Economics often net negative for the practice. Dental offices typically run a 2.0–2.2% effective processing rate. A 3–4% surcharge plus a $40+ monthly program fee largely enriches the processor, not the practice. With LTV ≈ $4,500/patient and CAC of $150–$300, losing even a few patients per location wipes out fee savings (Decisions in Dentistry Nov 2025; ADA News).
Surcharges amplify behavior change more than equivalent discounts. UCLA Anderson / Lieberman, Duke & Amir (2019, Organizational Behavior and Human Decision Processes) found that a surcharge frame triggers guilt, embarrassment, and greater behavior shift than a mathematically identical discount — a feature when nudging behavior, a bug when the surcharge is on elective, high-ticket care people are already ambivalent about.
Pain-of-paying is magnified at high price points. Behavioral-economics literature (Zellermayer; Prelec & Loewenstein; TRC Market Research 2023) shows surcharges separated from base price make totals feel higher, increase payment salience, and disproportionately suppress purchase intent at high absolute dollar values — consistent with SGA's $5K–$30K perio plans where a $150–$900 surcharge line is newly visible.
Healthcare adoption is rising but patient friction is too. Clearwave (2024) reports surcharging now appears on ~25% of healthcare transactions, roughly 2x YoY. Clearwave's 2026 specialty-payment trends brief explicitly warns that specialty practices (perio, ortho, oral surgery, GI) see larger acceptance drag because a higher share of patients are on financed/elective care with thin affordability margins.
Dollar-weighted > patient-count delta is the expected signature. No public dataset quantifies the exact pp spread, but Overjet's 2024 case-acceptance brief notes large plans ($3K+) already run at 30–50% acceptance vs. ~70% for small plans. Any friction (financial or communicative) amplifies on large plans. SGA's ~1.7x dollar-to-patient drag ratio is directionally consistent with sticker-shock theory.

Alternatives — Other Ways to Recover 3%

  1. Cash/ACH/check discount — legal in all 50 states, including CA and TX. Economically equivalent to a surcharge but framed as a reward; avoids SB 478 and TX statute exposure.

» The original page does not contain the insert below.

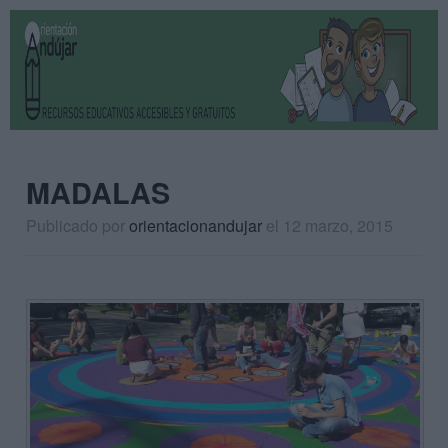
MADALAS
Publicado por
orientacionandujar
el 12 marzo, 2015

  2. Modest fee schedule increase (1.5–2%) baked into list price — preserves transparency, sidesteps checkout friction, and is what ADA News and Dental Managers Assoc. recommend as the "quietly preferred" path.

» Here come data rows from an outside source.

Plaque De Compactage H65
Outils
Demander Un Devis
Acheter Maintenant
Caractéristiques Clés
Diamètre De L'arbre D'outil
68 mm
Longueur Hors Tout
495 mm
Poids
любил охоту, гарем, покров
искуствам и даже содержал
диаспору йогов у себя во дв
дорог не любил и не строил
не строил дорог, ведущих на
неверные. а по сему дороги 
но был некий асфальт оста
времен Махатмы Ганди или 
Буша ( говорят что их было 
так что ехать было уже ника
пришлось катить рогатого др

  3. Renegotiate merchant processor / switch to interchange-plus — DSOs of SGA's scale can routinely get effective rates near 1.7–1.9%, recovering 30–50bps without touching the patient.

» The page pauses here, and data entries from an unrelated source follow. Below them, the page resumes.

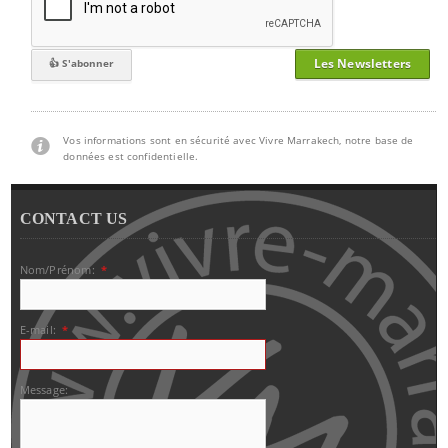
Les Newsletters
Vos informations sont en sécurité avec Vivre Marrakech, notre base de
données est confidentielle.
CONTACT US
Nom/Prénom:
*
E-mail:
*
Message:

  4. Expand financing funnel — CareCredit, Sunbit, Cherry, Proceed Finance. For $5K+ perio plans, moving the patient to a financing product shifts the processing cost off the practice entirely while improving case acceptance.
  5. ACH/echeck incentive — explicit $25–$100 rebate for ACH on $5K+ plans; captures fee savings and rewards the behavior.
  6. Minimum surcharge threshold (surcharge only ≥ $X) — reduces friction on diagnostic visits; doesn't solve the sticker-shock problem on the high-ticket plans that matter most.